Unusually, there are no British comic artworks in this week’s in the latest Catawiki International Original Comics Art Auction, but there is some fine art from European artists, including some fun work at the expense of the SF film, ET, by Juan Aguilera, and a page of Western Comics work by Axa and Modesty Blaise artist, Enrique Badia Romero.
Here’s some of the highlights in an auction that also includes work by Roger Bonet, José González, Dick Matena and more…
ET isn’t in a good mood in this art titled “Tribute to E.T. the Extra Terrestrial”, by Juan Aguilera, an artist who has spent more than 20 years as an illustrator, artistic draftsman, portraitist, and muralist, his comics appearing in various horror and fantasy magazines, such as Cthulhu magazine. He also drew the historical comics “Espadas del fin del mundo” y “1808 Madrid”. His film and TV credits also include backgrounds for the Netflix animated series, Memorias de Idhún and he currently works on various film productions in the FX Makeup section and building props for different films.
The original cover of ROBUR Volume 2: 20,000 Ans Sous les Mer by Gil Formosa, a science fiction / steampunk series, loosely based on the work of Jules Verne, published in first publication by Albin Michel editions, then by Glénat editions, and in English by Heavy Metal. (The Heavy Metal version is available here as a “serialsed bundle).
Here’s a fun tribute to Hergé, Franquin, Jacobs and Peyo – a signed drawing by Portuguese artist Di Matteo.
An original drawing by the great artist Enrique Badio Romero for the Manila series, from the story “Jesse James is alive”, published in Primo by Kauka Verlag in the early 1980s.
Potential Additional International Auction Costs
This advice box was last updated on Friday 6th May 2022
The UK’s departure from the European Union means there may be additional import duties on sales.
Prior to Brexit, the effective rate of UK tax on imports of art was 5%, which is lower than most other European countries. An owner could previously import an artwork to the UK from outside the EU and was then free to transport it to other EU countries, where the import tax rates may be higher, without incurring any further import-related tax charges.
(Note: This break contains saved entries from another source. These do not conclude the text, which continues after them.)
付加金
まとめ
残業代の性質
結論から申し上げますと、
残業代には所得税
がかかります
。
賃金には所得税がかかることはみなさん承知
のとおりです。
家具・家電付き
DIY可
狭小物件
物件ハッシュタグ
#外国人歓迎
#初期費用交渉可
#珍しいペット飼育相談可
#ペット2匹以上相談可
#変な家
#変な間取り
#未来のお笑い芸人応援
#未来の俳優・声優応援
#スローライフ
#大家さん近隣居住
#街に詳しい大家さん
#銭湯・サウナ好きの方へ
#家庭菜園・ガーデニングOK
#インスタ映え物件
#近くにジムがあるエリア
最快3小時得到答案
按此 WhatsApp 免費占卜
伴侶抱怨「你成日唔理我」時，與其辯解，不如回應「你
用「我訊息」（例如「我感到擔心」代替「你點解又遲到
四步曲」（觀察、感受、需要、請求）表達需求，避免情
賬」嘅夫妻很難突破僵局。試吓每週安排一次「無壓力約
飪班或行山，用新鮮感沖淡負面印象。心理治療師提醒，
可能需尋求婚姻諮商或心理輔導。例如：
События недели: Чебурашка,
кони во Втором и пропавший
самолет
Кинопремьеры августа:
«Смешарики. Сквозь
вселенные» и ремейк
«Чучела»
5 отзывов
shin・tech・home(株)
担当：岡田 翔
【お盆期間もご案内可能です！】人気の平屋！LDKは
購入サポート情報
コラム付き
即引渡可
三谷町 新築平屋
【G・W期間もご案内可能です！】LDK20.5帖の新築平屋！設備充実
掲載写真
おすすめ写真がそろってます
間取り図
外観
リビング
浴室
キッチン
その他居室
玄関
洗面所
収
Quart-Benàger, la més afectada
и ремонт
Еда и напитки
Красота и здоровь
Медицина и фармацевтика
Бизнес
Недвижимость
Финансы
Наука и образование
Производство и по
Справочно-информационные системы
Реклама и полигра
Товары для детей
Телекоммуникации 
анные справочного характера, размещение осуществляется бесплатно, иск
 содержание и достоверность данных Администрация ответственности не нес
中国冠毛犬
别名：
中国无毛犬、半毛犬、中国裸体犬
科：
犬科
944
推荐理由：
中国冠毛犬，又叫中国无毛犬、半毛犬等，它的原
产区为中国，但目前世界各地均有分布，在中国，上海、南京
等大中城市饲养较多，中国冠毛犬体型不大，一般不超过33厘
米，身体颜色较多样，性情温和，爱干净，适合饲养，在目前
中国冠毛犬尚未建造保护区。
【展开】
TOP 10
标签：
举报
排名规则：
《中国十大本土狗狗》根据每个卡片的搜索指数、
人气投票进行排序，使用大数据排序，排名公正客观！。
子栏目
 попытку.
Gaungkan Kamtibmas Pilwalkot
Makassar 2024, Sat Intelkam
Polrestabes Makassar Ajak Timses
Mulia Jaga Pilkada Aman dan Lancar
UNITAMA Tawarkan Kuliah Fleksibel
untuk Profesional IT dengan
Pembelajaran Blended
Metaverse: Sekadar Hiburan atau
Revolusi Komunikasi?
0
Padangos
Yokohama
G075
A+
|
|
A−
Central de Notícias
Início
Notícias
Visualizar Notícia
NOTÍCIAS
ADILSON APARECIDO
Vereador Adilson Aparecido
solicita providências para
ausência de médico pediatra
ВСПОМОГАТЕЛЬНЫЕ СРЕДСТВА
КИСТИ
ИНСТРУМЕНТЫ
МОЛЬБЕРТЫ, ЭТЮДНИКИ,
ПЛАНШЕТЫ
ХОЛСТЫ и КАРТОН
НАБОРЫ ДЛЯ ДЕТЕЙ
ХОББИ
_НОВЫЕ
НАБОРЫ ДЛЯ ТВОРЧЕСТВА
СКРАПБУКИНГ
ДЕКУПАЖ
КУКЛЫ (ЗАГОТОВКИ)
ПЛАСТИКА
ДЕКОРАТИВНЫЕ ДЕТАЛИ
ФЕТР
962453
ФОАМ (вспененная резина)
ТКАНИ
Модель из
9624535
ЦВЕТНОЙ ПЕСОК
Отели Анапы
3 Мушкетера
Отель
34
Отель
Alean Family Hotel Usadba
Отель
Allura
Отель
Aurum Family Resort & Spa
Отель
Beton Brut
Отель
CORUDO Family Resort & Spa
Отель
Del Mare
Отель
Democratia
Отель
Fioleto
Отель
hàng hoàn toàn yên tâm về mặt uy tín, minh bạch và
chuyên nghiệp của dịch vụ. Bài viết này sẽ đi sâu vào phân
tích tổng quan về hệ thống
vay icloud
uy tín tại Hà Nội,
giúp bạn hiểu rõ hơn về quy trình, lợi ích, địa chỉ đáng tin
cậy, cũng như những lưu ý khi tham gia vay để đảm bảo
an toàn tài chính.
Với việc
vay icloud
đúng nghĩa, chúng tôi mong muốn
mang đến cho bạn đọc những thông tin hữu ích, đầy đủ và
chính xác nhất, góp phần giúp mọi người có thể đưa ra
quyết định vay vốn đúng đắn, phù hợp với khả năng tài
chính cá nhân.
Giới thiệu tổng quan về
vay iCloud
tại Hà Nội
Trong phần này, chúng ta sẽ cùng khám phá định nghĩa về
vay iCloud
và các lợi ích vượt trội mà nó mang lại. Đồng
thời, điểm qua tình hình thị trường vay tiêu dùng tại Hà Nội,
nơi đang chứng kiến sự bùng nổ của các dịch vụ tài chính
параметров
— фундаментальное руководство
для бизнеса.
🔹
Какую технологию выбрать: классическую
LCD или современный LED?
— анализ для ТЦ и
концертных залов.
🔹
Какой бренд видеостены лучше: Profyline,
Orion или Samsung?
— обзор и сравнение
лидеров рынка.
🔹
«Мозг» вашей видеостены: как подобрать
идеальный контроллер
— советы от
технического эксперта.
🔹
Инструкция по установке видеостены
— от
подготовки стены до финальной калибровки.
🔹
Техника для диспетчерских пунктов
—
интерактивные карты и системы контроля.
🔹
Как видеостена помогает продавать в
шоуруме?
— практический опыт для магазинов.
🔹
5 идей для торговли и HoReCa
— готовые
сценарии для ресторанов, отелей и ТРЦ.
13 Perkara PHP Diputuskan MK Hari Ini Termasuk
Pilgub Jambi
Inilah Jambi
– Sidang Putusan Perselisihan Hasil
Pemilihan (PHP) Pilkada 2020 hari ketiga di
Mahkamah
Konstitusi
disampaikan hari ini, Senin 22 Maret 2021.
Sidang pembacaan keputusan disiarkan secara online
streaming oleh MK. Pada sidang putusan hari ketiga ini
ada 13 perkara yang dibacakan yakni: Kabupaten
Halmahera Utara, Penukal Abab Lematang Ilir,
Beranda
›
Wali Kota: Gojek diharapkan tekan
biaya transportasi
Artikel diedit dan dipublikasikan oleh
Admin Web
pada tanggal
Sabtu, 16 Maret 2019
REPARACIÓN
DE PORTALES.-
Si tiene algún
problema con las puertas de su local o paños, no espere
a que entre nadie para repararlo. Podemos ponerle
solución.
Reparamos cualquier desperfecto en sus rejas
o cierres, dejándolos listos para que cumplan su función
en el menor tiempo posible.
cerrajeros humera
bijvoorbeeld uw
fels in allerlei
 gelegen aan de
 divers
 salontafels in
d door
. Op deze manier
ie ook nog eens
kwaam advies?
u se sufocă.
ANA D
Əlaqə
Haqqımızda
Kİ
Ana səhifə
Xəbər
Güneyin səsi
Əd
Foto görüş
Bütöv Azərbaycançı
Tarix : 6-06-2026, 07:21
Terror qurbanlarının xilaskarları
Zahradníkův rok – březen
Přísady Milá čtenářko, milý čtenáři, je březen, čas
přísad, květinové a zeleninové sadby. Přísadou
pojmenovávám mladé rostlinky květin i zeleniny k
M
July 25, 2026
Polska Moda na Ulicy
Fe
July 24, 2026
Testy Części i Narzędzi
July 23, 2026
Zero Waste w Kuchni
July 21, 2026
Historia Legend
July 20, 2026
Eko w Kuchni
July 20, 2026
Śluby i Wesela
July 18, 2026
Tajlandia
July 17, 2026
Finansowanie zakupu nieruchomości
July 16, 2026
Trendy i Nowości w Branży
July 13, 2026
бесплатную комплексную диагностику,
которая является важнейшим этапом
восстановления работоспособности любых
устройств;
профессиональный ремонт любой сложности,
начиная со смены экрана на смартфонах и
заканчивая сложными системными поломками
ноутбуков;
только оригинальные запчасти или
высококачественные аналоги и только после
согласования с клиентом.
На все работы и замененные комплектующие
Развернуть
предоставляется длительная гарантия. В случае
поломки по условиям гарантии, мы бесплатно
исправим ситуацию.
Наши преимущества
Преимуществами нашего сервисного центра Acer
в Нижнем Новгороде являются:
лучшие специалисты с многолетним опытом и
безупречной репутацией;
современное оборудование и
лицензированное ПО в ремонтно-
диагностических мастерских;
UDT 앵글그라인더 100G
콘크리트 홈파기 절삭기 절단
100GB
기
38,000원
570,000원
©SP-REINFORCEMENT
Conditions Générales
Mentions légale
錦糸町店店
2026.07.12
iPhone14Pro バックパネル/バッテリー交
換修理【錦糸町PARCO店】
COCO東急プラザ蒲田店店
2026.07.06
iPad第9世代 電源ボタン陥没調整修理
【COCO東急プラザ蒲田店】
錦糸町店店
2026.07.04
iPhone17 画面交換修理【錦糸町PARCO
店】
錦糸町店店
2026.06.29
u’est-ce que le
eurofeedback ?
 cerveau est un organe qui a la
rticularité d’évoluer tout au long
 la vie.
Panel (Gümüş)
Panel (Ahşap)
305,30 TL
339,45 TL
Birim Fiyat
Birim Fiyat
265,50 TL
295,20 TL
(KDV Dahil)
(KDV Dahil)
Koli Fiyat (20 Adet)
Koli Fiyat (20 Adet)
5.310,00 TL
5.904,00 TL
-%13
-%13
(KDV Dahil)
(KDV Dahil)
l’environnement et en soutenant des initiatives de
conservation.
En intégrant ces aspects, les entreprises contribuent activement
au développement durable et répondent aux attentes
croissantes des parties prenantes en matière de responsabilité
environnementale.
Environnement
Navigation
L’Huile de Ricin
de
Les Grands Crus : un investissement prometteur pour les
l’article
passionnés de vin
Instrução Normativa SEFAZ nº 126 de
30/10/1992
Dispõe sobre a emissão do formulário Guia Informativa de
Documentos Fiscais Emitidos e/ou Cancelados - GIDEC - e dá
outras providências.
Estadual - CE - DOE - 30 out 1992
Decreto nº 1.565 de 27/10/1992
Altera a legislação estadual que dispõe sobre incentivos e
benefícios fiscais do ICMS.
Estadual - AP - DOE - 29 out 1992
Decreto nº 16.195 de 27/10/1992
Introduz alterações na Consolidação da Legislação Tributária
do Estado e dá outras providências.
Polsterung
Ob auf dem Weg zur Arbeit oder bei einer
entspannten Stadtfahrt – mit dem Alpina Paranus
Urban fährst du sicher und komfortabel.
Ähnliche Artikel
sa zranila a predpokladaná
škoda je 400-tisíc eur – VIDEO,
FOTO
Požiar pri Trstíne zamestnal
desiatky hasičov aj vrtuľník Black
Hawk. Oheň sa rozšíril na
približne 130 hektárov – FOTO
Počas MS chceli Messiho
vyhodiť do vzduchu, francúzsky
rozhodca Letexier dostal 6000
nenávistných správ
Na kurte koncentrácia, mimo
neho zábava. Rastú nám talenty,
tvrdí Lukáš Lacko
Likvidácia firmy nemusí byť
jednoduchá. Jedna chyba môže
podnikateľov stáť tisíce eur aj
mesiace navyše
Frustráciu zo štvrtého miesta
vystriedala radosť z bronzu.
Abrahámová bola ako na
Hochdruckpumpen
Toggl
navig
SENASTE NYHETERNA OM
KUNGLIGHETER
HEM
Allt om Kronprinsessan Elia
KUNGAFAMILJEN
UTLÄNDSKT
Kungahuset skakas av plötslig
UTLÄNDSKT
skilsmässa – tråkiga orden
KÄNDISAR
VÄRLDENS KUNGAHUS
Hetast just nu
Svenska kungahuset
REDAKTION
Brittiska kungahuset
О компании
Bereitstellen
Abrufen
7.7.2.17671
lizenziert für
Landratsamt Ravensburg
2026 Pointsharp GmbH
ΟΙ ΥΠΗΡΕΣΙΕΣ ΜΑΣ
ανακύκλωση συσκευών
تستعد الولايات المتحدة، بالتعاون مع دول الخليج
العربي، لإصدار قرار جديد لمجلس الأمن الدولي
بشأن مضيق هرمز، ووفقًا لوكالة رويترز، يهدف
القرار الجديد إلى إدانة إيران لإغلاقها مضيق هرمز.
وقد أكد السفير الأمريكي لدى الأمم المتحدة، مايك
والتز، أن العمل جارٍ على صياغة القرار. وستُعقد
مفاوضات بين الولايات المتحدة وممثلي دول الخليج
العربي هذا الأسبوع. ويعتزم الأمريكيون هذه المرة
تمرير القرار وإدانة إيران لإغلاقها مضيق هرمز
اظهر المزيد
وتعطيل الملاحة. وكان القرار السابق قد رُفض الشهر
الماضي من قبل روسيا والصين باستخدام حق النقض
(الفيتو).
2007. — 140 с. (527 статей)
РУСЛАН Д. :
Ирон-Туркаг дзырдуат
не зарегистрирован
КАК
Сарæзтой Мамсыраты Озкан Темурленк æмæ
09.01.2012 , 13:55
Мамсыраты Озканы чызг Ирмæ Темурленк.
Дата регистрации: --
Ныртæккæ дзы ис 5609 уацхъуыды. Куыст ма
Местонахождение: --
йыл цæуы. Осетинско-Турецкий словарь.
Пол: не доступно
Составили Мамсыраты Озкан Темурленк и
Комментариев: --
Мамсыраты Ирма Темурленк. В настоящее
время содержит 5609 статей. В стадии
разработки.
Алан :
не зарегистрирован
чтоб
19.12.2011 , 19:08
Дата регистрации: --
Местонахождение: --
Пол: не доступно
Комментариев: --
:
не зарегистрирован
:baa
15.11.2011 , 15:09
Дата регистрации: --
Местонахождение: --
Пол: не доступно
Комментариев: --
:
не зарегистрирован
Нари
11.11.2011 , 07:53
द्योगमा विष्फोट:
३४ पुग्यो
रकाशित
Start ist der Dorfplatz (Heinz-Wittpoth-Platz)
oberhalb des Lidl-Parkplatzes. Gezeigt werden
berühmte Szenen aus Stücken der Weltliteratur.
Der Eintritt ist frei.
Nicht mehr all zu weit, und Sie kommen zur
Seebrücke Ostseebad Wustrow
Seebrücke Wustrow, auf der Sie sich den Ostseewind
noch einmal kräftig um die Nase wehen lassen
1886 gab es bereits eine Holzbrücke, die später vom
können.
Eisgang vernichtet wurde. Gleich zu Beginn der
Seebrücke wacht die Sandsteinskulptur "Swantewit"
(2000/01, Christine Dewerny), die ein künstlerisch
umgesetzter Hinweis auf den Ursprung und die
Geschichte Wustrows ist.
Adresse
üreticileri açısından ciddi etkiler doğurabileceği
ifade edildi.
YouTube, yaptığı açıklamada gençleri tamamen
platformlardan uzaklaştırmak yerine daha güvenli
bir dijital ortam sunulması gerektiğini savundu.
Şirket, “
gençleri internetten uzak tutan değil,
If the owner then wished to bring the artwork back to the UK, there would also have been no further tax charge.
The Guardian previously reported that online orders up to £135 are now supposed to have the UK’s prevailing VAT rate added at the point of sale by the EU retailer, which has to have registered with HM Revenue & Customs.
While buying from European sellers carries the sting of larger costs, the auction house Catawiki does now endeavour to provide an estimate of those in its lot descriptions.
Unfortunately, many smaller EU-based retailers have decided that the paperwork of collecting UK VAT is not worth the hassle and as a result will no longer supply UK consumers. It has also meant that some British sellers will no longer export to Europe.